As January Draws to a Close

This has been an interesting month for me. And a stressful one. What do you do when you see something you've given your heart and soul to heading for a disaster because others don't recognize its value? I've run a mental health program, not an assembly line turning out widgets. People's lives are at stake. While that might sound a touch dramatic, it's oh-so-true. Friends and family are urging me to walk away. To embrace my burgeoning life as a writer. In the end, I'm sure that's what will end up happening. In the meantime, I'm still working on budgets and cost reports and still seeing clients.

An old friend stopped by today while I was slogging through financial reports with a staff analyst. He just looked at me and asked, "Why are you still doing this?"

My answer was a simple one. "Because no one else knows how."

The heir apparent to my position was apparently chosen months ago. In all this time, she has failed to show even the slightest interest in what I do. There's been nary a phone call, or a visit. If the situation were reversed, I would have taken every advantage of picking the incumbent's brains to see what I could learn. Humility is the heart and soul of success. No one ever died from hearing something twice!

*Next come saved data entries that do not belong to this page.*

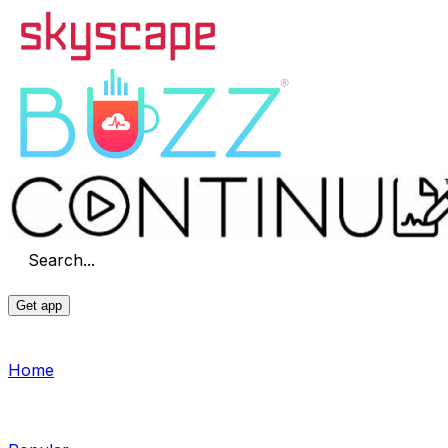
Search...
Get app
Home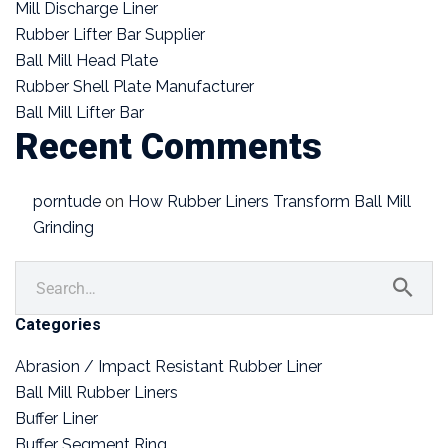
Mill Discharge Liner
Rubber Lifter Bar Supplier
Ball Mill Head Plate
Rubber Shell Plate Manufacturer
Ball Mill Lifter Bar
Recent Comments
porntude
on
How Rubber Liners Transform Ball Mill
Grinding
Categories
Abrasion / Impact Resistant Rubber Liner
Ball Mill Rubber Liners
Buffer Liner
Buffer Segment Ring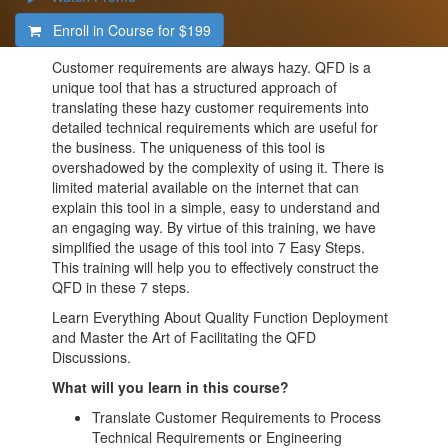
Enroll in Course for
$199
Customer requirements are always hazy. QFD is a
unique tool that has a structured approach of
translating these hazy customer requirements into
detailed technical requirements which are useful for
the business. The uniqueness of this tool is
overshadowed by the complexity of using it. There is
limited material available on the internet that can
explain this tool in a simple, easy to understand and
an engaging way. By virtue of this training, we have
simplified the usage of this tool into 7 Easy Steps.
This training will help you to effectively construct the
QFD in these 7 steps.
Learn Everything About Quality Function Deployment
and Master the Art of Facilitating the QFD
Discussions.
What will you learn in this course?
Translate Customer Requirements to Process
Technical Requirements or Engineering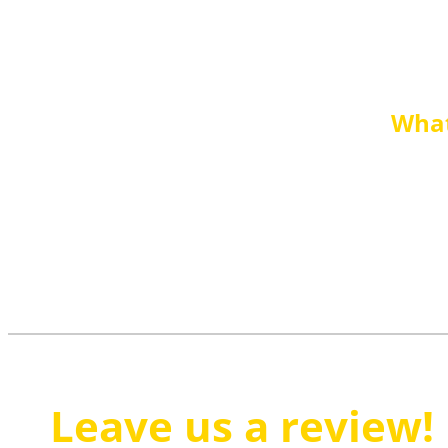
What
Leave us a review!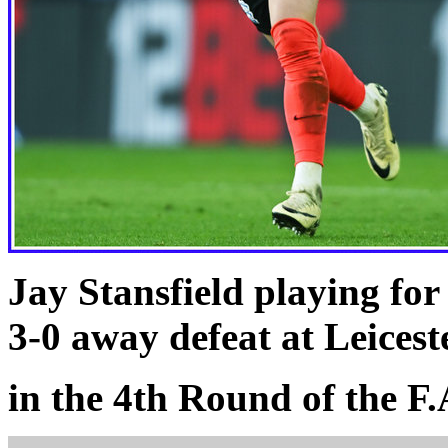
Jay Stansfield playing fo
3-0 away defeat at Leicest
in the 4th Round of the F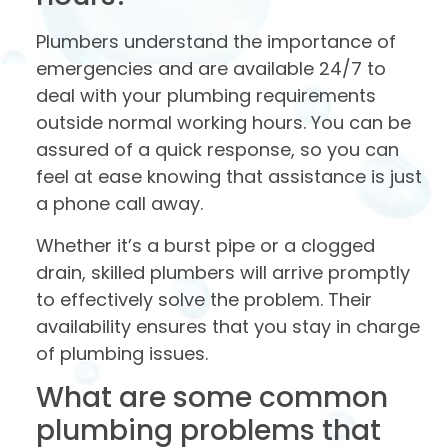
Plumbers understand the importance of
emergencies and are available 24/7 to
deal with your plumbing requirements
outside normal working hours. You can be
assured of a quick response, so you can
feel at ease knowing that assistance is just
a phone call away.
Whether it’s a burst pipe or a clogged
drain, skilled plumbers will arrive promptly
to effectively solve the problem. Their
availability ensures that you stay in charge
of plumbing issues.
What are some common
plumbing problems that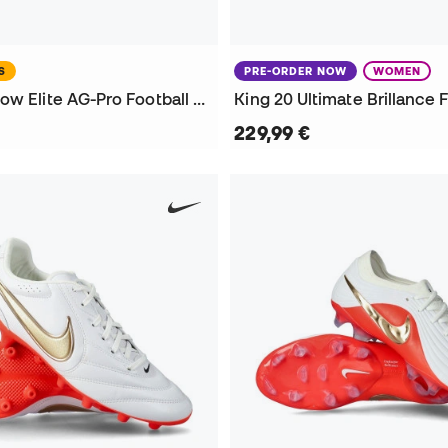
S
PRE-ORDER NOW
WOMEN
Phantom 6 Low Elite AG-Pro Football Boots
229,99 €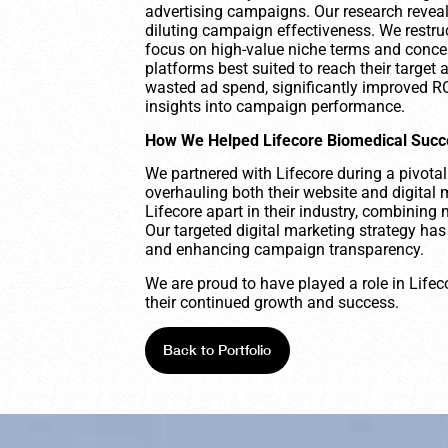
advertising campaigns. Our research reveale
diluting campaign effectiveness. We restruc
focus on high-value niche terms and conce
platforms best suited to reach their target 
wasted ad spend, significantly improved ROI
insights into campaign performance.
How We Helped Lifecore Biomedical Suc
We partnered with Lifecore during a pivotal
overhauling both their website and digital 
Lifecore apart in their industry, combining 
Our targeted digital marketing strategy ha
and enhancing campaign transparency.
We are proud to have played a role in Lifec
their continued growth and success.
Back to Portfolio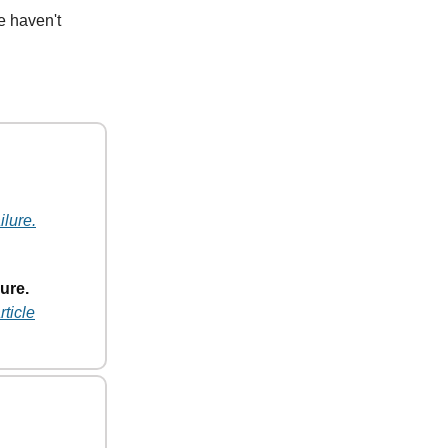
e haven't
ilure.
ure.
rticle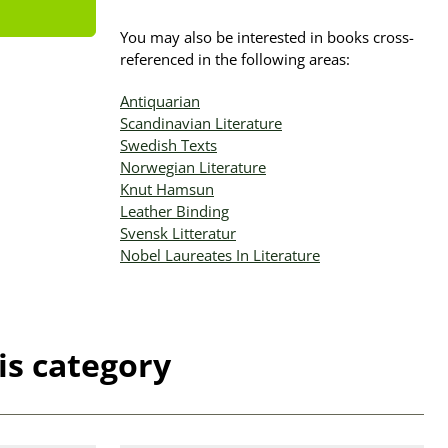
You may also be interested in books cross-
referenced in the following areas:
Antiquarian
Scandinavian Literature
Swedish Texts
Norwegian Literature
Knut Hamsun
Leather Binding
Svensk Litteratur
Nobel Laureates In Literature
is category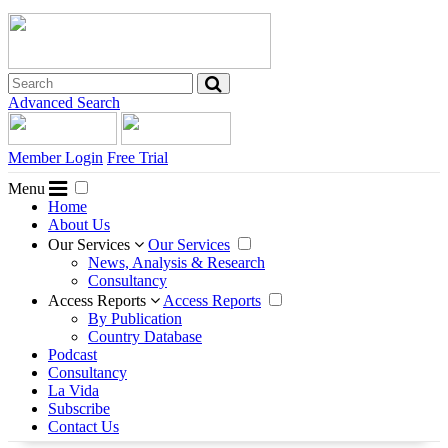
Advanced Search
Member Login
Free Trial
Menu
Home
About Us
Our Services
Our Services
News, Analysis & Research
Consultancy
Access Reports
Access Reports
By Publication
Country Database
Podcast
Consultancy
La Vida
Subscribe
Contact Us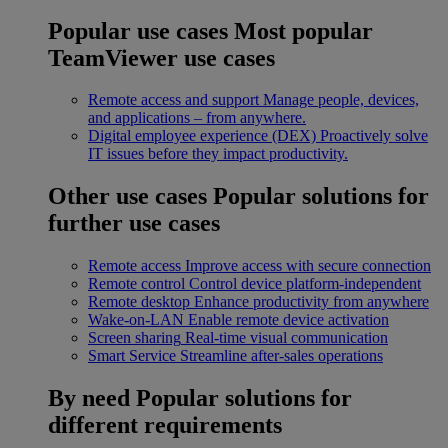
Popular use cases
Most popular
TeamViewer use cases
Remote access and support
Manage people, devices,
and applications – from anywhere.
Digital employee experience (DEX)
Proactively solve
IT issues before they impact productivity.
Other use cases
Popular solutions for
further use cases
Remote access
Improve access with secure connection
Remote control
Control device platform-independent
Remote desktop
Enhance productivity from anywhere
Wake-on-LAN
Enable remote device activation
Screen sharing
Real-time visual communication
Smart Service
Streamline after-sales operations
By need
Popular solutions for
different requirements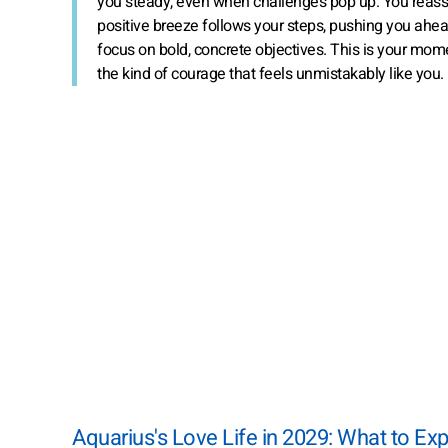
you steady, even when challenges pop up. You reass
positive breeze follows your steps, pushing you ahe
focus on bold, concrete objectives. This is your mome
the kind of courage that feels unmistakably like you.
Aquarius's Love Life in 2029: What to Ex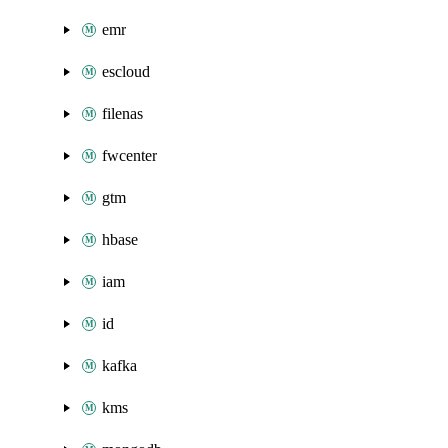
emr
escloud
filenas
fwcenter
gtm
hbase
iam
id
kafka
kms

Maybe the new person thinks I sit around all day twiddling my thumbs. Maybe she believes she can do a job I spent years learning without any training. My prediction is she will run into difficulties, then blame me or one of my friends. That's how it often is in organizations. But ya know, you can only blame the last guy for a limited time.

Ah, but soon none of this will be my problem anymore. I've been intrigued that my private practice has been growing by leaps and bounds. I haven't advertised at all, and my phone's been ringing off the hook. I don't really want more than a handful of clients. Guess I need to brush up on those "just say no" skills I'm always recommending to others.

Wonder how I'll be feeling at this time next week? Freer? Maybe, but with a bittersweet edge. We don't always get what we want, though. Perhaps, like Mick Jagger said so long ago, "If I try real hard, I just might get what I need." And I am truly looking forward to no longer being responsible for a multi-million dollar program.

Has anyone ever had this type of experience? If so, please let me know about it.


  1. Haven't had this experience, but on one hand I am glad you have work. That is a good thing and something to be grateful for. On the other hand, I hope you have more breathing room soon. :)

  2. Hi Dawn,
    I agree work is good. But I've been working since I was eleven. Let's see, that would make 51 years. Yikes! Maybe it's time to spend some well-deserved retirement time with my husband. That's what he would say, anyway. Thanks for your kind wishes. They're much appreciated.